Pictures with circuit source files
/---
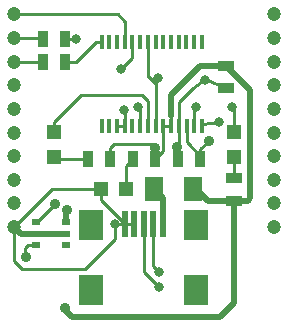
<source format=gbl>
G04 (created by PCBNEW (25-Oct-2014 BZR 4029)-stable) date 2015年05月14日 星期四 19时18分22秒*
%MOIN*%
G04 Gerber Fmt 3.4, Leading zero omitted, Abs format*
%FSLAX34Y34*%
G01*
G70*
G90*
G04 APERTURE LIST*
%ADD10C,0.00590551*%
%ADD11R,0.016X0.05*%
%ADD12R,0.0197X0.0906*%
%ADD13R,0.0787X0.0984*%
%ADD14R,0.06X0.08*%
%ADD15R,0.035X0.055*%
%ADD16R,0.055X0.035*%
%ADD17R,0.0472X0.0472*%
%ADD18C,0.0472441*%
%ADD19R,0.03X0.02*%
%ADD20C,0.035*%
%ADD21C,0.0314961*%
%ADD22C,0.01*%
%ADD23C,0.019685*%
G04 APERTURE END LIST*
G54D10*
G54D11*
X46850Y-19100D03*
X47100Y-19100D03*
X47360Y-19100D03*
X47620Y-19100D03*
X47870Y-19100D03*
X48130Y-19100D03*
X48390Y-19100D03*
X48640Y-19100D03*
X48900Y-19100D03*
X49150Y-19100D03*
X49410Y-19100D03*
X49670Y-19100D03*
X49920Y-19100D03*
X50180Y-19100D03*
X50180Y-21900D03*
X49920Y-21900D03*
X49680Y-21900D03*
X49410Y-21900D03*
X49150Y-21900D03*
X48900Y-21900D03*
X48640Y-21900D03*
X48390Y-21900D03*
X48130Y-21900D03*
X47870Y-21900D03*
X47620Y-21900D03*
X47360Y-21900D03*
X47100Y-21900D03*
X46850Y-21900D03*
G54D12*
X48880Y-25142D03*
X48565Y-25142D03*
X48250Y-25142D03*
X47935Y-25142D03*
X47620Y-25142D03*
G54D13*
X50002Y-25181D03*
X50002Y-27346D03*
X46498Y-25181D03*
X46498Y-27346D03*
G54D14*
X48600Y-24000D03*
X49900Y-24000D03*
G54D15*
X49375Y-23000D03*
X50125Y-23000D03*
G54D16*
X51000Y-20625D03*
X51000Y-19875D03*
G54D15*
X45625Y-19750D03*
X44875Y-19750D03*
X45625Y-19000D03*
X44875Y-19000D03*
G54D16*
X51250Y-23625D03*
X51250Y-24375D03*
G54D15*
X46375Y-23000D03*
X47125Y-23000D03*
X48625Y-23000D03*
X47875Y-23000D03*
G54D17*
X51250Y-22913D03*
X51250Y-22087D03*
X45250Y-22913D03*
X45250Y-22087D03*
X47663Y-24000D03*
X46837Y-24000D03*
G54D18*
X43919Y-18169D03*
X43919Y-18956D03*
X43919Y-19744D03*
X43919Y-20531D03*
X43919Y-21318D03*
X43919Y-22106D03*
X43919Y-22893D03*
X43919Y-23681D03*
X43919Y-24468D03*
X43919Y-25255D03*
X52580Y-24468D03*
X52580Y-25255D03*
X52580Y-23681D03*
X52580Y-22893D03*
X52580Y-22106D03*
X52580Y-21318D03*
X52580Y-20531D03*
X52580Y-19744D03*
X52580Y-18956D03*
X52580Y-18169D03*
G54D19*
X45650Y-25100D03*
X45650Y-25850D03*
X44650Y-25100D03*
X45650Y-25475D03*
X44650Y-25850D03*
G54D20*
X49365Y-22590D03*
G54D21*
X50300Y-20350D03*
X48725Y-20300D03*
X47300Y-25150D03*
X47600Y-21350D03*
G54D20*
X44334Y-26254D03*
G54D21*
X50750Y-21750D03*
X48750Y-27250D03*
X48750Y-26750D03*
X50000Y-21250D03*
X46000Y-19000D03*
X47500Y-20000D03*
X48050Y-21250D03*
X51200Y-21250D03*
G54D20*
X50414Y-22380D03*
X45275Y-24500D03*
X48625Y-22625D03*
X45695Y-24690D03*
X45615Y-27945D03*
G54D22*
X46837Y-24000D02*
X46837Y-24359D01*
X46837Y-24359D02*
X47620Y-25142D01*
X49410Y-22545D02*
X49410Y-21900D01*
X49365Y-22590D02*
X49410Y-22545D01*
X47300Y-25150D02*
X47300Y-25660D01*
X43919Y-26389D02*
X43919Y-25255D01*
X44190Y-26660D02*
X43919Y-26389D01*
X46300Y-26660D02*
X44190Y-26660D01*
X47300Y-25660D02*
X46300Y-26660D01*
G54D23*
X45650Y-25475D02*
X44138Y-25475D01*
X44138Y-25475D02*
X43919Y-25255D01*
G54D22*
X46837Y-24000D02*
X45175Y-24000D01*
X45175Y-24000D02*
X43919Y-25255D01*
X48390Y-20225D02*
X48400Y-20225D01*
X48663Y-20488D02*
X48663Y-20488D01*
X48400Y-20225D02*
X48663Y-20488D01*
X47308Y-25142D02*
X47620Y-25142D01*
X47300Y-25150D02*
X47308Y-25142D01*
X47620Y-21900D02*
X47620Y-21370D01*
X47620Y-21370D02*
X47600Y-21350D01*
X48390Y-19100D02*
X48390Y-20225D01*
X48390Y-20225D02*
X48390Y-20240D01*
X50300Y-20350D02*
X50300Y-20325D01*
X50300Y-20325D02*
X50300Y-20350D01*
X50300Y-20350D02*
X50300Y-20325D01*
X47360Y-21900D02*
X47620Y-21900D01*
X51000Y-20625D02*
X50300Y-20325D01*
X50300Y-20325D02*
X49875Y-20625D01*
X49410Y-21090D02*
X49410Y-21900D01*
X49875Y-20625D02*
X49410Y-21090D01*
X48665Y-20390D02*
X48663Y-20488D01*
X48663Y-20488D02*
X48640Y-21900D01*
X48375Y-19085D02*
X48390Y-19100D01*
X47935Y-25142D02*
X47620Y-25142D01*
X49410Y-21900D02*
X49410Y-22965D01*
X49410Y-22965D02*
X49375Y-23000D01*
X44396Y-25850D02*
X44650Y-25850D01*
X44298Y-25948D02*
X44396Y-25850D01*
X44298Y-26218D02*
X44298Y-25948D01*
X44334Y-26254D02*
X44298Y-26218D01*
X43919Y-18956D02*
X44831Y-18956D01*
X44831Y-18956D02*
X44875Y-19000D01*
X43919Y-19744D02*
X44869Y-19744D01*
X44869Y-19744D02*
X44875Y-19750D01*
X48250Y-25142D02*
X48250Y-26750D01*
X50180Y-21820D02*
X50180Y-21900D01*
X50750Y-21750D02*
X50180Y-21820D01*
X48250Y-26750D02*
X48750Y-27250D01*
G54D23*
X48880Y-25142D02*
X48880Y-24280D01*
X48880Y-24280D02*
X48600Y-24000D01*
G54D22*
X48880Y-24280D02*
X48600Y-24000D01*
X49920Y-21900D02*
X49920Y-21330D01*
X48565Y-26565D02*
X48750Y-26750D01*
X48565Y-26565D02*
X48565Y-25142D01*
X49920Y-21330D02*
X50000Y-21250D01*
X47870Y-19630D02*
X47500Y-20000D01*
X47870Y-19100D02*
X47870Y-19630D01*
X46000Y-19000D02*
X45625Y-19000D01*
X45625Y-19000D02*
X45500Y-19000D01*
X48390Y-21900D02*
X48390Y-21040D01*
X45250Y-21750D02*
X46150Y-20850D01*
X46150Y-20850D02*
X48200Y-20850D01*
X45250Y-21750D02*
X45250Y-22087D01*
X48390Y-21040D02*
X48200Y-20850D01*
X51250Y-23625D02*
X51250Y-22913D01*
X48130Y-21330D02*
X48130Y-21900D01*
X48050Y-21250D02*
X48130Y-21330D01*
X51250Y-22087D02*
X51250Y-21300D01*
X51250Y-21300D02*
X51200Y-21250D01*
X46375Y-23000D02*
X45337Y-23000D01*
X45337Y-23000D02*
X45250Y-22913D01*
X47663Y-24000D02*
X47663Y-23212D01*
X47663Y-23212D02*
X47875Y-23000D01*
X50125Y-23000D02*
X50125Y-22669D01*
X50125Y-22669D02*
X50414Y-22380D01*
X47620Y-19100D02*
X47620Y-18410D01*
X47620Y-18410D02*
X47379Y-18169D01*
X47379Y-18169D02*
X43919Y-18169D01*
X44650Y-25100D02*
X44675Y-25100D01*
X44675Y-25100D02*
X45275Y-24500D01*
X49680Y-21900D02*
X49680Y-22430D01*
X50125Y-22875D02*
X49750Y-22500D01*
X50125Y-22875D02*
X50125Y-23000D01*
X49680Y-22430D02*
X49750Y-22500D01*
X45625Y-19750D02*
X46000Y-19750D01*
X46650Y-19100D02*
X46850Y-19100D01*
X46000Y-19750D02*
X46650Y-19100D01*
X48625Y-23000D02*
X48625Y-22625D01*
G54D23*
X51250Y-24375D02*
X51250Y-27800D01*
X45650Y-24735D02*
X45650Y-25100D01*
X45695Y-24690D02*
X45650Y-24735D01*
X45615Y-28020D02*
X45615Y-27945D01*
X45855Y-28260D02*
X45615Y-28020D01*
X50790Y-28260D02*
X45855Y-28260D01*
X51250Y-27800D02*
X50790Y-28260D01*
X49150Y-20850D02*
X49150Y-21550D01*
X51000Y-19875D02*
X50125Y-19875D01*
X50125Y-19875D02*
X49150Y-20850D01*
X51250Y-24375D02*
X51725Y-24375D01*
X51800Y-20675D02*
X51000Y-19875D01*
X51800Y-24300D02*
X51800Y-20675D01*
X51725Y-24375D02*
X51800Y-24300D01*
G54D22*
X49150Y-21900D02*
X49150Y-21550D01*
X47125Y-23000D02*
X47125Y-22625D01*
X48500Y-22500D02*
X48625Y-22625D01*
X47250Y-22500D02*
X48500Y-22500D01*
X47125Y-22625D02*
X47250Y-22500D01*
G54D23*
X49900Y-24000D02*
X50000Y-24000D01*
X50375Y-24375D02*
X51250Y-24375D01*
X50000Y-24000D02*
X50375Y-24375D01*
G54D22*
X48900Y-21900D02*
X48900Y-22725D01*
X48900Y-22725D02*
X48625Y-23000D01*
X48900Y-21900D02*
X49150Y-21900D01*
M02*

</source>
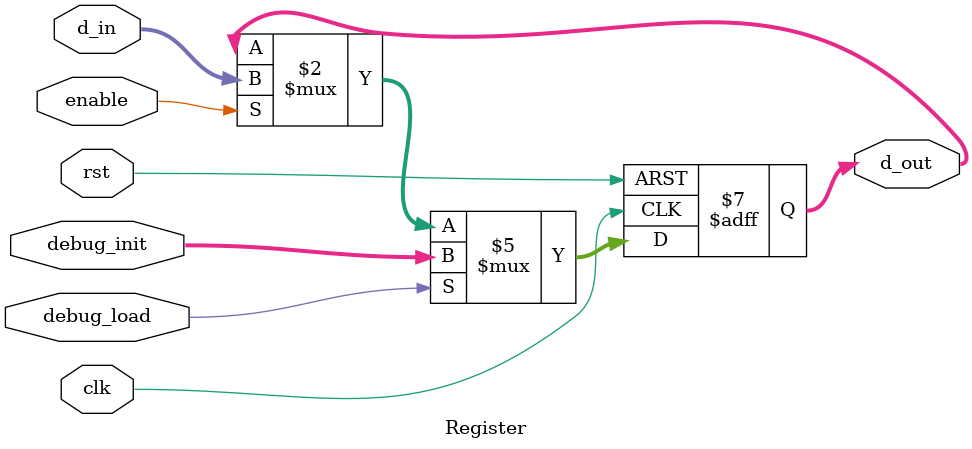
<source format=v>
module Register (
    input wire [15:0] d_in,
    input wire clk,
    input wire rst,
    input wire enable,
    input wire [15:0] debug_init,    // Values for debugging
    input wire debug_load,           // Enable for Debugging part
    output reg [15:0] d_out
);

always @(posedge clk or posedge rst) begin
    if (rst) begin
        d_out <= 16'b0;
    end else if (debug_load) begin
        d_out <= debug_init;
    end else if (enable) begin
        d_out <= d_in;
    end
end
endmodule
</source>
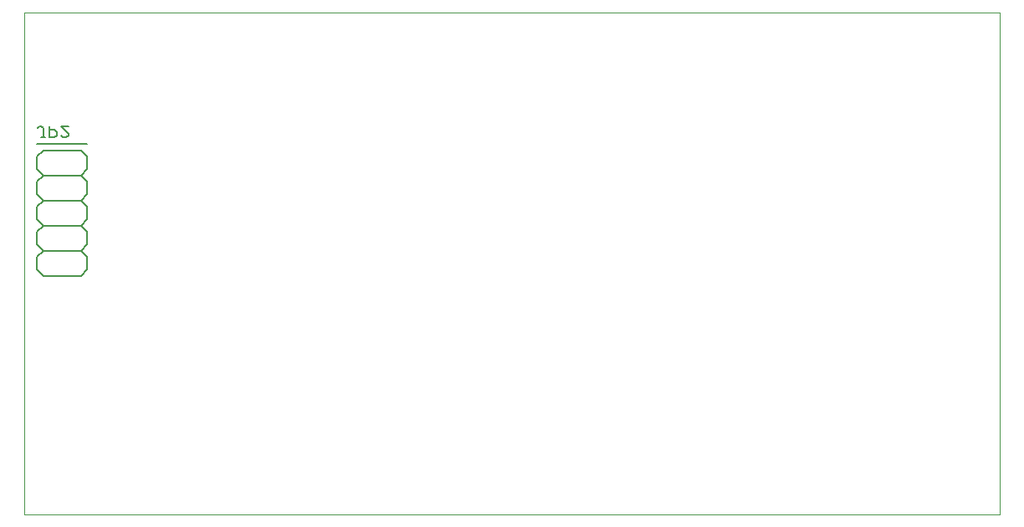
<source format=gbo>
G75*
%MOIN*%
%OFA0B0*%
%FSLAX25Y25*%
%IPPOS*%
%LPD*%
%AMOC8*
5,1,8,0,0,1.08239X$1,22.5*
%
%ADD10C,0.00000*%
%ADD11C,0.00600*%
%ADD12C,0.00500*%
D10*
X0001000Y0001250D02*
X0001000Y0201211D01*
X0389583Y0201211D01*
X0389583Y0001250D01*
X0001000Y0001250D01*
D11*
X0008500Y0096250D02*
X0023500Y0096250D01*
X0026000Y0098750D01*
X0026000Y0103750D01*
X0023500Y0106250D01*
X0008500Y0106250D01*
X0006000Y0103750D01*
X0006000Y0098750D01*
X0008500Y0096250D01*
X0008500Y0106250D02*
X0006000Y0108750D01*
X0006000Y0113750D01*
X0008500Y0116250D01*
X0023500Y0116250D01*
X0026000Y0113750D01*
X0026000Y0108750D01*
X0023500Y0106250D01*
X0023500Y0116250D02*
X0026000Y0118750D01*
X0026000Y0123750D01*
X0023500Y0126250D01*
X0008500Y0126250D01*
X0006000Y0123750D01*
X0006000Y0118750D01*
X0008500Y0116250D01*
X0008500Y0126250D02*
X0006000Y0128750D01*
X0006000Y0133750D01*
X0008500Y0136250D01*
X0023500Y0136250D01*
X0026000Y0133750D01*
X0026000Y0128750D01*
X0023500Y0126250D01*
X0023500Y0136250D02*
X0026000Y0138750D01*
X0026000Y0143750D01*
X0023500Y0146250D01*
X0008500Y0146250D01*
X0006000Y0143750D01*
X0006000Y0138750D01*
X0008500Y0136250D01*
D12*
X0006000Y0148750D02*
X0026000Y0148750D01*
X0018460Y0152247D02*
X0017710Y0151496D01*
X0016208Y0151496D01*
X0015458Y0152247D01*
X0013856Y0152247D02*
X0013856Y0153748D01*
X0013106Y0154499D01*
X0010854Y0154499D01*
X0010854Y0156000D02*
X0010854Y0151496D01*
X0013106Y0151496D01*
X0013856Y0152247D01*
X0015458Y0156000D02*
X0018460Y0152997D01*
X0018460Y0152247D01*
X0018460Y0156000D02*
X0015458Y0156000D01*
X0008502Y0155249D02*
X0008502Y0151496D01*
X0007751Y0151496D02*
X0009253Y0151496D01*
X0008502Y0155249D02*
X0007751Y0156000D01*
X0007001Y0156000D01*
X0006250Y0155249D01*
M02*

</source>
\---
* WORK TO BE COMPLETED *
Quote verbatim the line containing "X0010854Y0151496D01*" and every line after it through the end of the records above.

* ANSWER BOX *
X0010854Y0151496D01*
X0013106Y0151496D01*
X0013856Y0152247D01*
X0015458Y0156000D02*
X0018460Y0152997D01*
X0018460Y0152247D01*
X0018460Y0156000D02*
X0015458Y0156000D01*
X0008502Y0155249D02*
X0008502Y0151496D01*
X0007751Y0151496D02*
X0009253Y0151496D01*
X0008502Y0155249D02*
X0007751Y0156000D01*
X0007001Y0156000D01*
X0006250Y0155249D01*
M02*

</source>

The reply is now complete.